If a record contains a picture, leave the picture out and copy everything else exactly.

--- INPUT DATA Enclosed Below ---

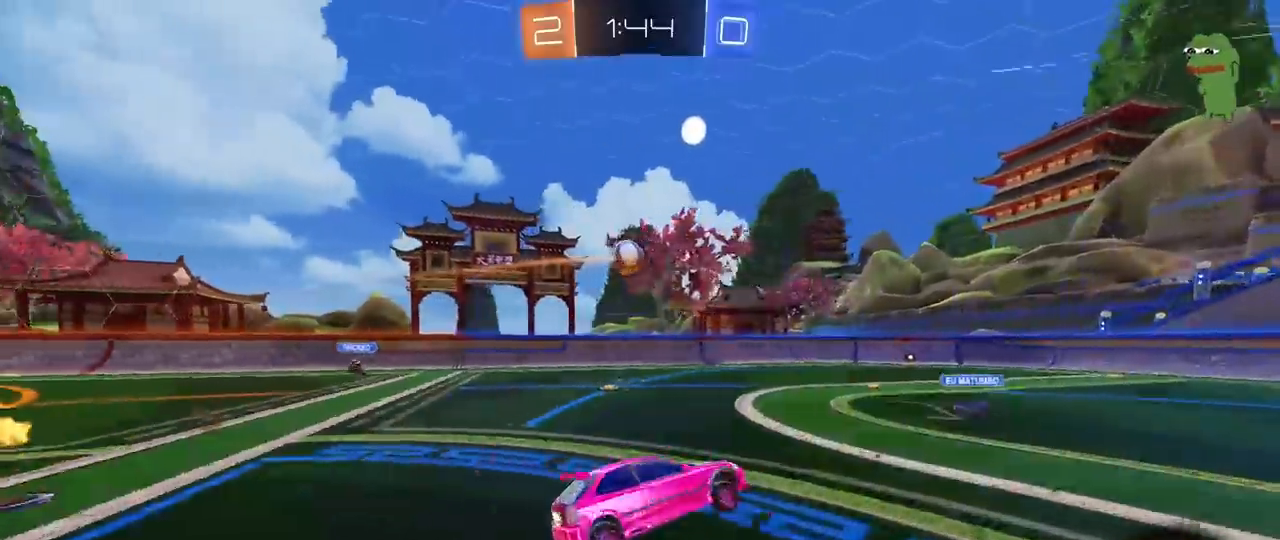
{"keys": ["a", "w"], "mouse": ["left"], "mouse_move": "still", "events": [[17, "w", "down"], [50, "w", "up"], [100, "d", "down"], [200, "d", "up"], [200, "mouse_left", "down"], [250, "a", "down"], [250, "w", "down"]]}
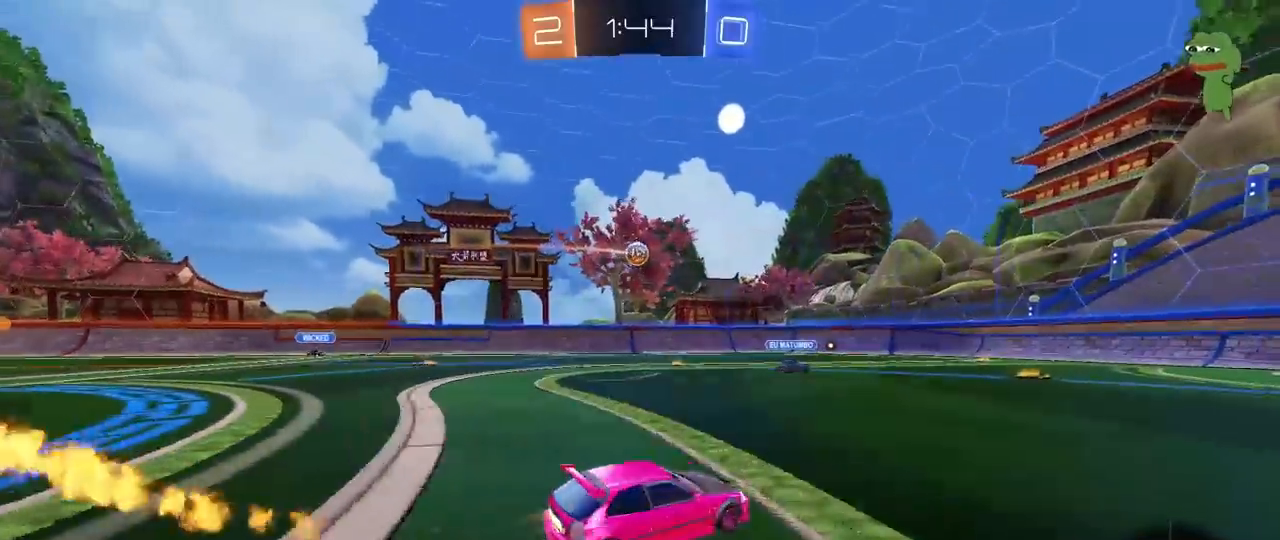
{"keys": ["w"], "mouse": ["left"], "mouse_move": "still", "events": [[117, "a", "up"], [167, "d", "down"], [167, "mouse_left", "up"], [267, "mouse_left", "down"], [300, "d", "up"]]}
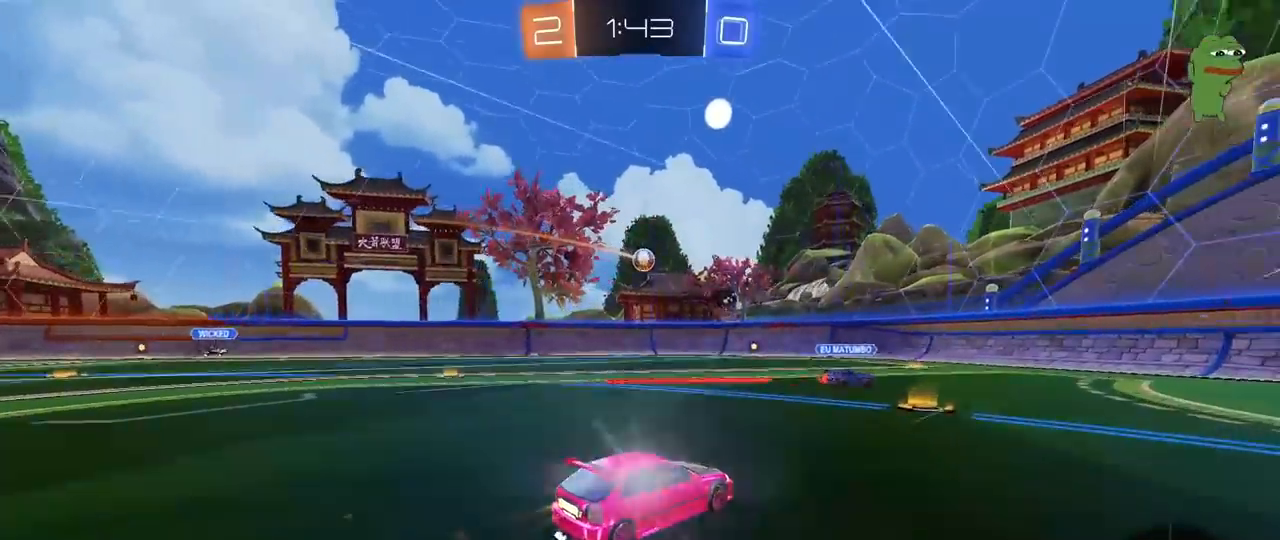
{"keys": ["w"], "mouse": [], "mouse_move": "still", "events": [[50, "a", "down"], [183, "a", "up"], [283, "a", "down"], [283, "mouse_left", "up"], [367, "a", "up"]]}
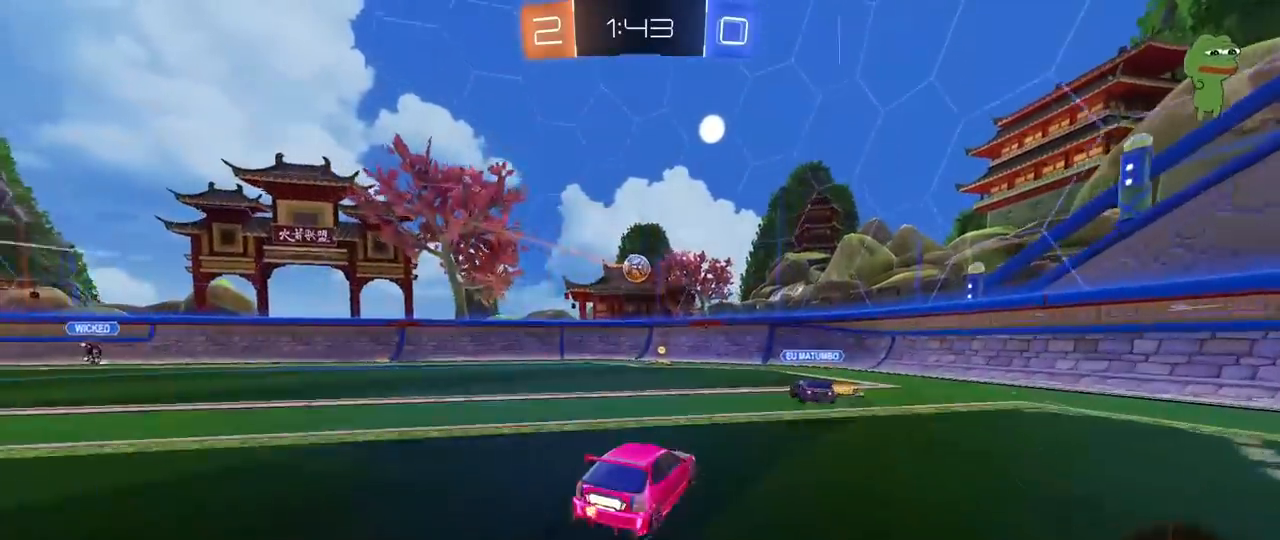
{"keys": ["d", "shift", "w"], "mouse": [], "mouse_move": "still", "events": [[17, "a", "down"], [50, "a", "up"], [50, "w", "up"], [150, "w", "down"], [200, "a", "down"], [250, "a", "up"], [300, "d", "down"], [300, "mouse_left", "down"], [433, "mouse_left", "up"], [483, "shift", "down"]]}
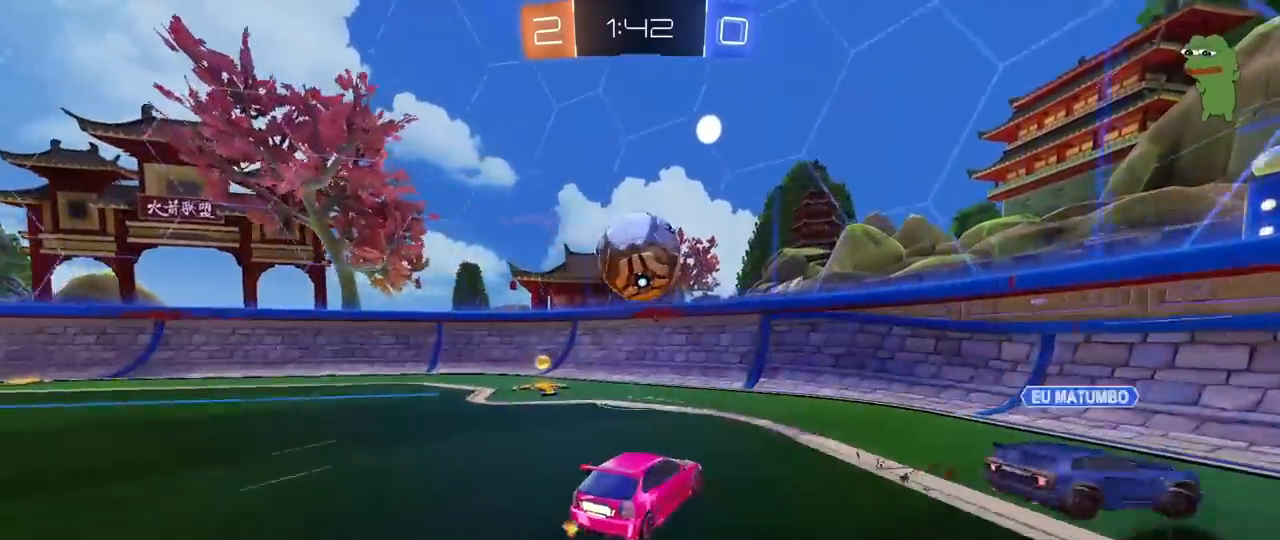
{"keys": ["a", "w"], "mouse": [], "mouse_move": "still", "events": [[67, "shift", "up"], [267, "a", "down"], [267, "d", "up"], [300, "shift", "down"], [400, "shift", "up"]]}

--- End of Enclosed INPUT DATA ---

▸ **ANSWER SECTION**
{"keys": ["a", "w"], "mouse": ["left"], "mouse_move": "still", "events": [[17, "w", "down"], [50, "w", "up"], [100, "d", "down"], [200, "d", "up"], [200, "mouse_left", "down"], [250, "a", "down"], [250, "w", "down"]]}
{"keys": ["w"], "mouse": ["left"], "mouse_move": "still", "events": [[117, "a", "up"], [167, "d", "down"], [167, "mouse_left", "up"], [267, "mouse_left", "down"], [300, "d", "up"]]}
{"keys": ["w"], "mouse": [], "mouse_move": "still", "events": [[50, "a", "down"], [183, "a", "up"], [283, "a", "down"], [283, "mouse_left", "up"], [367, "a", "up"]]}
{"keys": ["d", "shift", "w"], "mouse": [], "mouse_move": "still", "events": [[17, "a", "down"], [50, "a", "up"], [50, "w", "up"], [150, "w", "down"], [200, "a", "down"], [250, "a", "up"], [300, "d", "down"], [300, "mouse_left", "down"], [433, "mouse_left", "up"], [483, "shift", "down"]]}
{"keys": ["a", "w"], "mouse": [], "mouse_move": "still", "events": [[67, "shift", "up"], [267, "a", "down"], [267, "d", "up"], [300, "shift", "down"], [400, "shift", "up"]]}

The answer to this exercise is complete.